Saturday, 25 February 2012
Review: Extremely Loud & Incredibly Close (UK cert. 12A)
Christopher Plummer once described working with Julie Andrews like 'being beaten to death with a Valentine's Card'. There were scenes when watching Extremely Loud & Incredibly Close that I felt like I was being waterboarded with golden syrup. At times, the film is so sickly-sweet, so relentlessly sentimental that you can almost feel yourself drowning in schmaltz. It's also shamelessly emotionally manipulative, which is fair enough as it's dealing with an emotional subject. But it lacks any kind of subtlety.
The plot is fairly straightforward: a year after his father (Tom Hanks) dies in the September 11 terrorist attacks in New York, nine year old Oskar Schell (Thomas Horn) finds a key in his father's possessions in an envelope with the name 'Black' on it. He decides it is a quest left behind for him by his father and therefore decides to seek out all people with the surname Black who live in New York. Along the way, the hyperintelligent, precocious and very earnest Oskar starts to learn the lesson that sometimes in life there isn't an order to or reason for something happening.
When a film or a novel is told through the eyes of a child, I feel that the success (or otherwise) of the endeavour is directly related to how sympathetic you feel toward the child. Therein lies one of my main problems with the film. There are several moments in which Oskar's behaviour- most notably towards his long-suffering mother (Sandra Bullock)- made me feel incredibly unsympathetic towards him. There is an idea that Oskar may have Asperger's Syndrome- a test proved 'inconclusive'- but even with this condition to ameliorate or excuse or justify some of his behaviour, I still felt that his petulant outbursts undermined what I felt for him, particularly when he tells his mother he wishes she had died in the World Trade Center instead of his father. However, when his father is presented as such a saint (as the film does, and it's in these scenes which the treacly sentiment chiefly presides), his mother is always going to look second-best.
With an occasionally unsympathetic main character, it falls to the supporting characters to stop the film from becoming unwatchable. Luckily, there is a strong supporting cast here (with the exception of Tom Hanks who I found fairly bland).

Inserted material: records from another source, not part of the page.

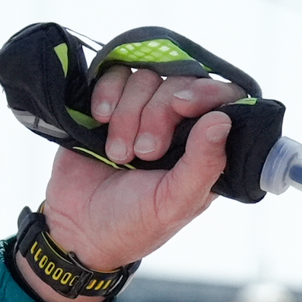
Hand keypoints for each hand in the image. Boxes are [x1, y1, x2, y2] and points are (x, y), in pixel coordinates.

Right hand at [33, 69, 246, 273]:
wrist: (77, 228)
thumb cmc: (134, 223)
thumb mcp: (173, 203)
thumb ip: (203, 164)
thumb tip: (222, 120)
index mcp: (204, 147)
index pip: (225, 98)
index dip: (208, 93)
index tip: (184, 106)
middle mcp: (178, 123)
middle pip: (180, 83)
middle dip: (158, 114)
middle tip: (144, 153)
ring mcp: (143, 110)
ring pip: (146, 78)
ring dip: (128, 115)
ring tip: (118, 154)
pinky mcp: (110, 102)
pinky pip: (115, 73)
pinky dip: (107, 94)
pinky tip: (99, 121)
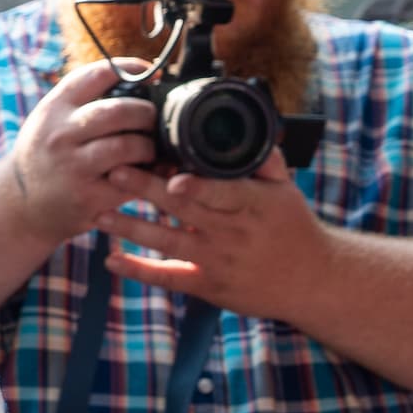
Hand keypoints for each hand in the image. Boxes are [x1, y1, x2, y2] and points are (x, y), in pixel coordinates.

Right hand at [9, 58, 156, 247]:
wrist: (19, 204)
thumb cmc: (44, 154)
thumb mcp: (48, 119)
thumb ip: (81, 100)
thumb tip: (137, 79)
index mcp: (54, 109)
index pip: (98, 75)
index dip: (131, 69)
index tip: (149, 73)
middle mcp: (61, 135)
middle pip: (119, 111)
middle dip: (146, 112)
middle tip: (152, 119)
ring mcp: (74, 167)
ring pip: (128, 146)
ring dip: (148, 146)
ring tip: (149, 148)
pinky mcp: (88, 197)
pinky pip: (130, 181)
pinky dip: (146, 176)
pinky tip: (147, 173)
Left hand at [95, 146, 333, 316]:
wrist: (313, 281)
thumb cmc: (295, 227)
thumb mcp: (287, 190)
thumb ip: (264, 159)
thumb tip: (248, 127)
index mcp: (253, 205)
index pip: (222, 192)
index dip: (197, 186)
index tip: (172, 176)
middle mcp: (232, 233)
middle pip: (184, 210)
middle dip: (147, 191)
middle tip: (114, 171)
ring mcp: (218, 261)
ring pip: (169, 243)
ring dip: (132, 229)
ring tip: (100, 214)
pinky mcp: (208, 285)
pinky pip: (170, 278)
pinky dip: (140, 271)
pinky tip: (112, 261)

Viola Davis and Jeffrey Wright add some real class as Abby and William Black, who are linked to the mystery of the key. There's also nice support by Zoe Caldwell as Oskar's Teutonic grandmother and Sandra Bullock turns in a nice low-key performance as Oskar's mother. Which leads me on to Max von Sydow, nominated for a Best Supporting Actor for his role as 'The Renter', a mute man who rooms with Oskar's grandmother and who becomes involved in Oskar's quest around New York. Von Sydow doesn't utter a word throughout but he puts in a dignified performance and, whilst the revelation of The Renter's true identity isn't exactly a surprise, he fulfils an important role in helping Oskar come to terms with the noise and the busyness of the city.
I'm going to be honest now, if this film had not been nominated for the Best Picture Academy Award, I would not have gone to see it. My main reason for going was to find out what made the Academy voters decide to acknowledge this movie with the top accolade. Having now seen the film, the decision to put this into the race for Best Picture is a fairly mystifying one and makes the exclusion of better-executed and better-performed films (such as Tinker Tailor Soldier Spy) seem an egregious oversight.
I want to make it clear that I didn't hate this film; I was just very aware of being emotionally manipulated throughout which really isn't my idea of a fun night at the movies.